US Federal Reserve keeps interest rates unchanged and sets October date for balance sheet reduction
Dollar lifts against pound on Fed announcement, with sterling down 0.7pc against the greenback and the euro down 0.9pc against the dollar
Dow and S&P close at record highs
European stock indices finish stuck in flat territory ahead of crucial Fed meeting; Spanish stocks sold off on Catalonia chaos
Dow, S&P close at record highs after Fed announcement
Expectations that there will be another interest rate rise by the Fed this year caused indices to close at record highs in US, despite the central bank deciding against a rate hike in the September announcement.
The S&P 500 closed up 1.59 points, or 0.06pc, while the Dow closed up 41.79 points, or 0.19pc.
The Nasdaq, meanwhile, was hit by a late confirmation from Apple that there was a wireless connection problem with its new smartwatch, and closed down 5.28 points, or 0.08pc.
Next few months of inflation data ‘crucial’
James Bohnaker, associate director of US Economics at IHS Markit, said the coming months are likely to be crucial in whether the Fed will continue with its timetable for rate rises and balance sheet reduction.
Underlying the Fed’s consensus decisions to leave rates unchanged and begin balance sheet reduction is a growing debate on whether inflation is in fact moving toward the 2pc target.

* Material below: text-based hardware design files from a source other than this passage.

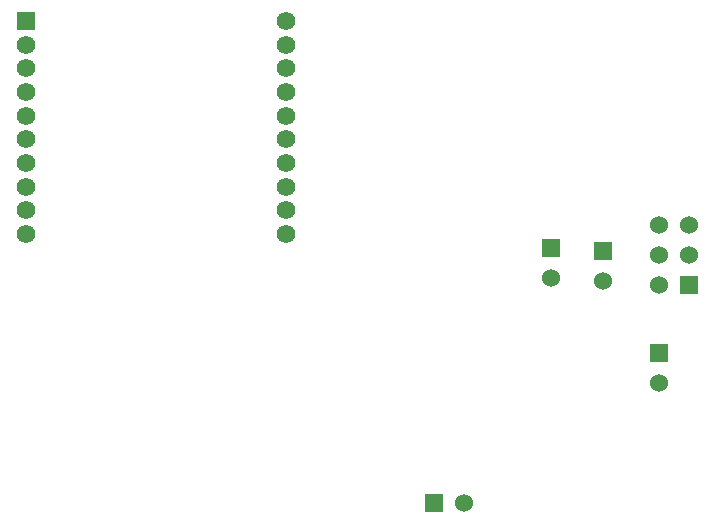
<source format=gbl>
G04 (created by PCBNEW-RS274X (2011-07-12 BZR 3047)-stable) date Thu 15 Sep 2011 21:16:32 BST*
G01*
G70*
G90*
%MOIN*%
G04 Gerber Fmt 3.4, Leading zero omitted, Abs format*
%FSLAX34Y34*%
G04 APERTURE LIST*
%ADD10C,0.006000*%
%ADD11R,0.060000X0.060000*%
%ADD12C,0.060000*%
%ADD13C,0.062000*%
%ADD14R,0.062000X0.062000*%
G04 APERTURE END LIST*
G54D10*
G54D11*
X32001Y-32234D03*
G54D12*
X31001Y-32234D03*
X32001Y-31234D03*
X31001Y-31234D03*
X32001Y-30234D03*
X31001Y-30234D03*
G54D11*
X27407Y-31029D03*
G54D12*
X27407Y-32029D03*
G54D11*
X23500Y-39500D03*
G54D12*
X24500Y-39500D03*
G54D11*
X29119Y-31127D03*
G54D12*
X29119Y-32127D03*
G54D11*
X31000Y-34500D03*
G54D12*
X31000Y-35500D03*
G54D13*
X09907Y-24246D03*
X09907Y-25033D03*
X09907Y-25820D03*
X09907Y-26608D03*
X09907Y-27395D03*
X09907Y-28183D03*
X09907Y-28970D03*
X09907Y-29757D03*
X09907Y-30545D03*
X18568Y-30545D03*
X18568Y-29757D03*
X18568Y-28970D03*
X18568Y-28183D03*
X18568Y-27395D03*
X18568Y-26608D03*
X18568Y-25820D03*
X18568Y-25033D03*
X18568Y-24246D03*
X18568Y-23458D03*
G54D14*
X09907Y-23458D03*
M02*

</source>
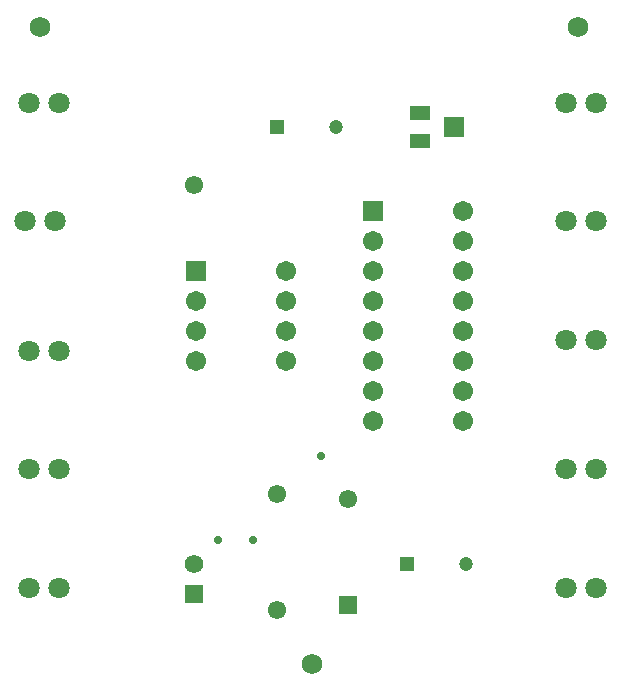
<source format=gts>
G04*
G04 #@! TF.GenerationSoftware,Altium Limited,Altium Designer,22.7.1 (60)*
G04*
G04 Layer_Color=8388736*
%FSLAX44Y44*%
%MOMM*%
G71*
G04*
G04 #@! TF.SameCoordinates,29AA5E4F-6587-4ACD-81CD-572689CA6415*
G04*
G04*
G04 #@! TF.FilePolarity,Negative*
G04*
G01*
G75*
%ADD17R,1.8032X1.8032*%
%ADD18R,1.8032X1.3032*%
%ADD19R,1.7032X1.7032*%
%ADD20C,1.7032*%
%ADD21C,1.8032*%
%ADD22C,1.7272*%
%ADD23C,1.5532*%
%ADD24R,1.5532X1.5532*%
%ADD25C,1.5700*%
%ADD26R,1.5700X1.5700*%
%ADD27C,1.2000*%
%ADD28R,1.2000X1.2000*%
%ADD29C,0.7032*%
D17*
X410000Y475000D02*
D03*
D18*
X381000Y463500D02*
D03*
Y486500D02*
D03*
D19*
X191900Y353100D02*
D03*
X341900Y403900D02*
D03*
D20*
X191900Y327700D02*
D03*
Y302300D02*
D03*
Y276900D02*
D03*
X268100Y353100D02*
D03*
Y327700D02*
D03*
Y302300D02*
D03*
Y276900D02*
D03*
X418100Y226100D02*
D03*
Y251500D02*
D03*
Y276900D02*
D03*
Y302300D02*
D03*
Y327700D02*
D03*
Y353100D02*
D03*
Y378500D02*
D03*
Y403900D02*
D03*
X341900Y226100D02*
D03*
Y251500D02*
D03*
Y276900D02*
D03*
Y302300D02*
D03*
Y327700D02*
D03*
Y353100D02*
D03*
Y378500D02*
D03*
D21*
X75400Y495000D02*
D03*
X50000D02*
D03*
X47300Y395000D02*
D03*
X72700D02*
D03*
X530000Y185000D02*
D03*
X504600D02*
D03*
X530000Y295000D02*
D03*
X504600D02*
D03*
X530000Y395000D02*
D03*
X504600D02*
D03*
X530000Y495000D02*
D03*
X504600D02*
D03*
X530000Y85000D02*
D03*
X504600D02*
D03*
X75400D02*
D03*
X50000D02*
D03*
X75400Y185000D02*
D03*
X50000D02*
D03*
X75400Y285000D02*
D03*
X50000D02*
D03*
D22*
X290000Y20000D02*
D03*
X515000Y560000D02*
D03*
X60000D02*
D03*
D23*
X190000Y426000D02*
D03*
X260000Y164000D02*
D03*
Y66000D02*
D03*
X320000Y160000D02*
D03*
D24*
Y70000D02*
D03*
D25*
X190000Y105000D02*
D03*
D26*
Y79600D02*
D03*
D27*
X420000Y105000D02*
D03*
X310000Y475000D02*
D03*
D28*
X370000Y105000D02*
D03*
X260000Y475000D02*
D03*
D29*
X240000Y125000D02*
D03*
X210000D02*
D03*
X297420Y196548D02*
D03*
M02*

</source>
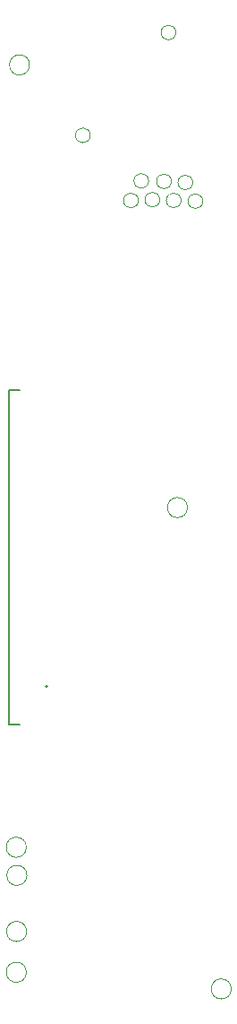
<source format=gbo>
%TF.GenerationSoftware,KiCad,Pcbnew,9.0.2-9.0.2-0~ubuntu25.04.1*%
%TF.CreationDate,2025-05-27T06:35:42+10:00*%
%TF.ProjectId,uq_phone,75715f70-686f-46e6-952e-6b696361645f,rev?*%
%TF.SameCoordinates,Original*%
%TF.FileFunction,Legend,Bot*%
%TF.FilePolarity,Positive*%
%FSLAX46Y46*%
G04 Gerber Fmt 4.6, Leading zero omitted, Abs format (unit mm)*
G04 Created by KiCad (PCBNEW 9.0.2-9.0.2-0~ubuntu25.04.1) date 2025-05-27 06:35:42*
%MOMM*%
%LPD*%
G01*
G04 APERTURE LIST*
%ADD10C,0.120000*%
%ADD11C,0.200000*%
G04 APERTURE END LIST*
D10*
%TO.C,TP15*%
X46100000Y-91850000D02*
G75*
G02*
X44700000Y-91850000I-700000J0D01*
G01*
X44700000Y-91850000D02*
G75*
G02*
X46100000Y-91850000I700000J0D01*
G01*
%TO.C,TP5*%
X30375000Y-162575000D02*
G75*
G02*
X28475000Y-162575000I-950000J0D01*
G01*
X28475000Y-162575000D02*
G75*
G02*
X30375000Y-162575000I950000J0D01*
G01*
%TO.C,TP16*%
X47050000Y-93625000D02*
G75*
G02*
X45650000Y-93625000I-700000J0D01*
G01*
X45650000Y-93625000D02*
G75*
G02*
X47050000Y-93625000I700000J0D01*
G01*
%TO.C,TP6*%
X30650000Y-80750000D02*
G75*
G02*
X28750000Y-80750000I-950000J0D01*
G01*
X28750000Y-80750000D02*
G75*
G02*
X30650000Y-80750000I950000J0D01*
G01*
%TO.C,TP10*%
X40950000Y-93550000D02*
G75*
G02*
X39550000Y-93550000I-700000J0D01*
G01*
X39550000Y-93550000D02*
G75*
G02*
X40950000Y-93550000I700000J0D01*
G01*
%TO.C,TP2*%
X30400000Y-157275000D02*
G75*
G02*
X28500000Y-157275000I-950000J0D01*
G01*
X28500000Y-157275000D02*
G75*
G02*
X30400000Y-157275000I950000J0D01*
G01*
%TO.C,TP3*%
X30350000Y-154625000D02*
G75*
G02*
X28450000Y-154625000I-950000J0D01*
G01*
X28450000Y-154625000D02*
G75*
G02*
X30350000Y-154625000I950000J0D01*
G01*
%TO.C,TP7*%
X45600000Y-122550000D02*
G75*
G02*
X43700000Y-122550000I-950000J0D01*
G01*
X43700000Y-122550000D02*
G75*
G02*
X45600000Y-122550000I950000J0D01*
G01*
D11*
%TO.C,J5*%
X28725000Y-111450000D02*
X29675000Y-111450000D01*
X28725000Y-143050000D02*
X28725000Y-111450000D01*
X29675000Y-143050000D02*
X28725000Y-143050000D01*
X32365000Y-139450000D02*
G75*
G02*
X32165000Y-139450000I-100000J0D01*
G01*
X32165000Y-139450000D02*
G75*
G02*
X32365000Y-139450000I100000J0D01*
G01*
D10*
%TO.C,TP13*%
X44075000Y-91750000D02*
G75*
G02*
X42675000Y-91750000I-700000J0D01*
G01*
X42675000Y-91750000D02*
G75*
G02*
X44075000Y-91750000I700000J0D01*
G01*
%TO.C,TP1*%
X49750000Y-168000000D02*
G75*
G02*
X47850000Y-168000000I-950000J0D01*
G01*
X47850000Y-168000000D02*
G75*
G02*
X49750000Y-168000000I950000J0D01*
G01*
%TO.C,TP9*%
X36400000Y-87400000D02*
G75*
G02*
X35000000Y-87400000I-700000J0D01*
G01*
X35000000Y-87400000D02*
G75*
G02*
X36400000Y-87400000I700000J0D01*
G01*
%TO.C,TP12*%
X42975000Y-93475000D02*
G75*
G02*
X41575000Y-93475000I-700000J0D01*
G01*
X41575000Y-93475000D02*
G75*
G02*
X42975000Y-93475000I700000J0D01*
G01*
%TO.C,TP4*%
X30350000Y-166425000D02*
G75*
G02*
X28450000Y-166425000I-950000J0D01*
G01*
X28450000Y-166425000D02*
G75*
G02*
X30350000Y-166425000I950000J0D01*
G01*
%TO.C,TP14*%
X45000000Y-93550000D02*
G75*
G02*
X43600000Y-93550000I-700000J0D01*
G01*
X43600000Y-93550000D02*
G75*
G02*
X45000000Y-93550000I700000J0D01*
G01*
%TO.C,TP8*%
X44500000Y-77700000D02*
G75*
G02*
X43100000Y-77700000I-700000J0D01*
G01*
X43100000Y-77700000D02*
G75*
G02*
X44500000Y-77700000I700000J0D01*
G01*
%TO.C,TP11*%
X41925000Y-91700000D02*
G75*
G02*
X40525000Y-91700000I-700000J0D01*
G01*
X40525000Y-91700000D02*
G75*
G02*
X41925000Y-91700000I700000J0D01*
G01*
%TD*%
M02*

</source>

There are plausible arguments on both sides, but the majority of FOMC members believe that inflation will gradually firm once temporary affects fade away.
That said, there is growing disagreement on the issue and the next few months of inflation data will be crucial in swaying the balance of thinking within the Fed.
The Fed in its statement, released prior to the Yellen press conference, had said: “Hurricanes Harvey, Irma, and Maria have devastated many communities, inflicting severe hardship. Storm-related disruptions and rebuilding will affect economic activity in the near term, but past experience suggests that the storms are unlikely to materially alter the course of the national economy over the medium term.”
One more rate hike set for this year
Wall Street largely had a subdued response to the Fed announcement, with both the interest rate and balance sheet updates mostly expected. However, Capital Economics’ Andrew Hunter said there was one surprise:
The Fed’s decision today to keep interest rates unchanged at 1.0-1.25%, as well as its long-anticipated move to formally announce the start of its balance sheet normalisation process next month, came as little surprise. The bigger news was that, despite the weakness of core inflation in recent months, Fed officials continue to project one more 25bp rate hike by year-end.
Prior to the announcement, consensus had been split 50:50 over whether the Fed would be raising rates once again this year, but now it once again looks likely there will be a December hike, according to Hunter.
We had suspected that the recent softness of core inflation could persuade officials to hold off on the next rate hike until next year but, given these latest projections and the broadly unchanged language on inflation in today’s policy statement, we now expect the Fed to push on and raise rates again in December
Dollar pushed higher on signs of further Fed rate rises
Naeem Aslam, chief market analyst at ThinkMarkets UK, says the rise in the dollar is thanks to signs of further rate rises in the coming years:
The dollar index has moved higher as markets have reacted to the decision that the Fed still thinks that more interest rate hikes are possible despite the fact that the size of the balance sheet will also be reduced.
Sterling was down 0.7pc against the dollar, while the euro was down 0.9pc against the greenback.
Meanwhile, although the Fed have chosen not to raise interest rates now, Kully Samra, UK managing dof Charles Schwab, said inflation could soon start to drive higher, and cause the Fed to act ‘more aggressively’ on interest rates than expected:
“The recent jump in consumer price inflation was not enough to prompt even hawkish Fed officials to raise rates. Inflation over the past few months has fallen short of expectations and may be being subdued by larger economic factors. The Federal Reserve has been playing its own internal cat and mouse game with some officials citing low inflation as a reason to delay further tightening; while others want to stay on the steady path toward normalisation, due to the tightening labour market. Given the tightness of both the labour and housing markets, inflation could begin to surprise on the upside, perhaps pushing the Fed to act more aggressively than the consensus anticipates.”
Fed to start shrinking balance sheet in October, leaves interest rates unchanged
The US Federal Reserve has said it will leave interest rates unchanged, as expected, and said it plans to start shrinking its multi-trillion dollar balance sheet balance sheet in October.
The Federal Open Market Committee will release their economic forecasts and a policy statement, as well as a dot plot to show expectations on future rate rises
Janet Yellen will give a press conference on the statement. This is likely to last around an hour
Opinion split on whether Fed will hike rates again this year
While the Fed is not expected to raise interest rates in today’s announcement, it had previously been thought that there would be one further hike in 2017.
However doubts have been mounting over whether the Federal Reserve would be able to stick to its timetable for further interest rate rises amid sluggish jobs growth in the US and persistently weak inflation.
Ahead of the meeting today, consensus on a further rate rise looks split down the middle.